◆ WRITTEN TASK 1
In the particle tracking case study, change "predictive model" to "calibrated model" in the part that opens with the words "In this exercise" and closes with "a new name.", and give that part again.

◆ PASSAGE
* Begin *

Case Study #4 - Particle Tracking

In this exercise we take the completed predictive model and prepare it for particle tracking analysis.

Loading the Project

Before continuing,

1) Launch GMS and open the predictive model you created in case study #3. Or iff you did case studies 4 or 5, use the model resulting from those exercises.

2) Save the project under a new name.

Importing the Site Boundaries

In order to ensure that we will be comparing apples to apples and oranges to oranges, we will import a shapefile containing the Beatrice/Riley and W.R. Grace property boundaries.

1) Right-click to download the wrgrace-15acres boundaries.zip file.

2) Unzip the file.

3) Use the File|Open command to import the two polygon shapefiles unzipped in the previous step.

At this point, the polygon boundaries should appear. You may need to turn off your color-fill contours or adjust the transparency of your contours in order to see the polygons.

* End *

◆ WRITTEN TASK 2
Return each line of the listing that contains the string "Time".

◆ EXERCISE INPUT

* Begin *

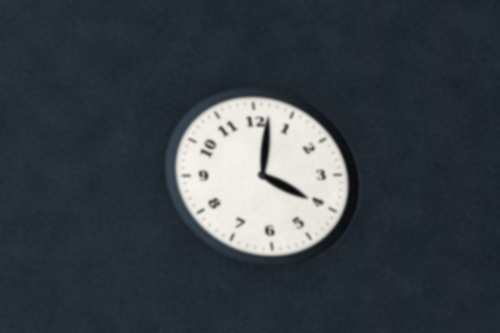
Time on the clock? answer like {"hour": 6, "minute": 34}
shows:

* End *
* Begin *

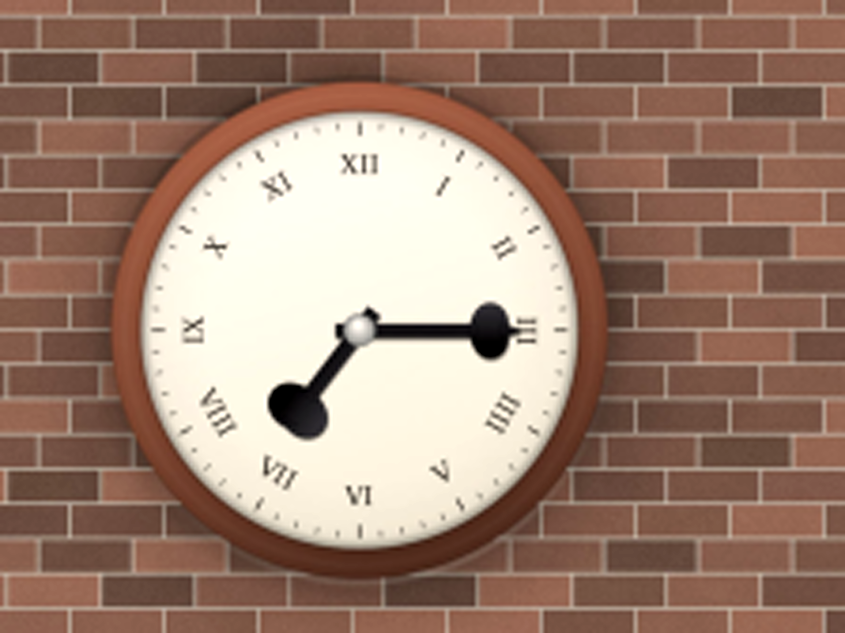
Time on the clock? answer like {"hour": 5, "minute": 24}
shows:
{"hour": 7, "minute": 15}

* End *

◆ CORRECT ANSWER 1
In this exercise we take the completed calibrated model and prepare it for particle tracking analysis.

Loading the Project

Before continuing,

1) Launch GMS and open the calibrated model you created in case study #3. Or iff you did case studies 4 or 5, use the model resulting from those exercises.

2) Save the project under a new name.

◆ CORRECT ANSWER 2
Time on the clock? answer like {"hour": 6, "minute": 34}
Time on the clock? answer like {"hour": 5, "minute": 24}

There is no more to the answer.